For some years we have been designing responsive sites so they could be viewed on computer screens, tablets and mobiles.
Software developers have really worked hard on this and the software gets better and better. However we are now at a point where the experience is viewed more on mobile than the computer.
This brought about the expression - design mobile first, then develop up to computer - sorted you might think.
But, and there is always a but, screens have got smaller like the smart watch and along with this we now have started to get more sopisticated with vocal interactions. Siri, Alexa and others.
So regarding the web and the site we have to think again - HOW TO ASK A QUESTION? If we ask a question we will get a response but you need to the correct question.
If you don't know what question to ask you won't get an answer.
I'll come back to this another time and just stick to the broader issue of how best to interact with the screen. We know statistically that more than 50% of interactions are with mobile or small devices that are interacted with fingers or pens.

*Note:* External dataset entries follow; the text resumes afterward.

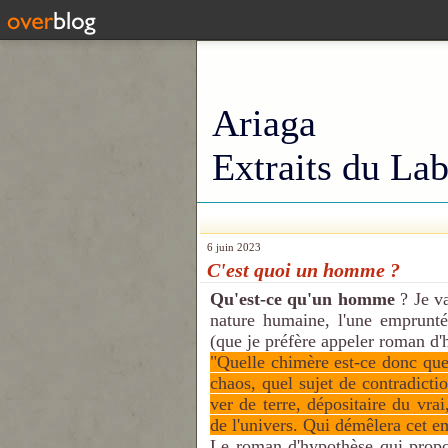
Ariaga
Extraits du Lab
6 juin 2023
C'est quoi un homme ?
Qu'est-ce qu'un homme
? Je va
nature humaine, l'une empruntée
(que je préfère appeler roman d'
"Quelle chimère est-ce donc qu
chaos, quel sujet de contradicti
ver de terre, dépositaire du vrai,
de l'univers. Qui démêlera cet 
Le roman d'hypothèse qui prop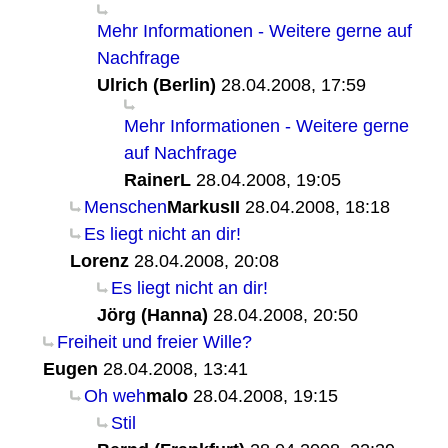
Mehr Informationen - Weitere gerne auf
Nachfrage
Ulrich (Berlin)
28.04.2008, 17:59
Mehr Informationen - Weitere gerne
auf Nachfrage
RainerL
28.04.2008, 19:05
Menschen
MarkusII
28.04.2008, 18:18
Es liegt nicht an dir!
Lorenz
28.04.2008, 20:08
Es liegt nicht an dir!
Jörg (Hanna)
28.04.2008, 20:50
Freiheit und freier Wille?
Eugen
28.04.2008, 13:41
Oh weh
malo
28.04.2008, 19:15
Stil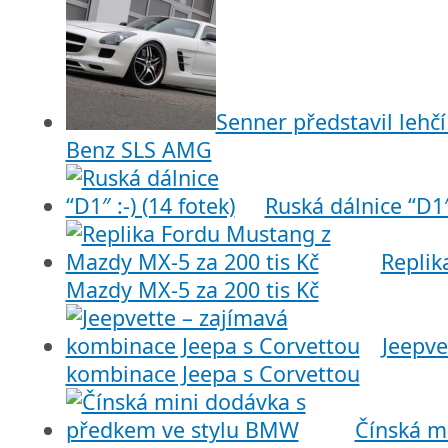
Senner představil lehč
Benz SLS AMG
Ruská dálnice “D1″ 
Replik
Mazdy MX-5 za 200 tis Kč
Jeepve
kombinace Jeepa s Corvettou
Čínská m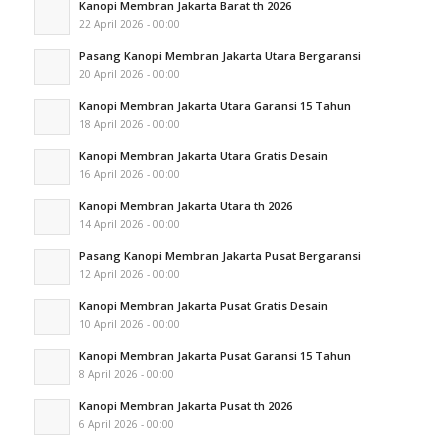
Kanopi Membran Jakarta Barat th 2026
22 April 2026 - 00:00
Pasang Kanopi Membran Jakarta Utara Bergaransi
20 April 2026 - 00:00
Kanopi Membran Jakarta Utara Garansi 15 Tahun
18 April 2026 - 00:00
Kanopi Membran Jakarta Utara Gratis Desain
16 April 2026 - 00:00
Kanopi Membran Jakarta Utara th 2026
14 April 2026 - 00:00
Pasang Kanopi Membran Jakarta Pusat Bergaransi
12 April 2026 - 00:00
Kanopi Membran Jakarta Pusat Gratis Desain
10 April 2026 - 00:00
Kanopi Membran Jakarta Pusat Garansi 15 Tahun
8 April 2026 - 00:00
Kanopi Membran Jakarta Pusat th 2026
6 April 2026 - 00:00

For several years now I have taken the mobile first approach and developed sites that are button/card driven, have look here:
- Brynovation GunDogs
- Jane Tillings
- Global Crane Rail Installations - new and awaiting population
- AM Pest Control
They represent very different sectors and whilst they have slightly different introductions, a hero landing page etc all function by the button approach. Let your fingers do the walking so to speak.
By trying to understand what the client is trying to achieve, what the expectation is then you can start to think about what a user wants fro the site.
It is at this point that I consider I have adifferent approach. A website may contain a number of pages exactly like you would find in a book. These pages may be grouped by chapter, by subject. Well, a website is no more that a digital book and as such it is important to remember how to present your page in a clear and logical way.
So, the buttons group similar pages together - this can act like a chapter in a recipe book for example. The button simply takes you to a page of simlar material where further selections are made.
Some good examples migth be the following:
- BBC NEWS- the home page whilst still using a conventional menu actually uses a series of card/buttons. If you have the app it becomes more so.
- Google Image Search - here again you are presented with a grid of card/buttons.
All the sites are Content Managed websites.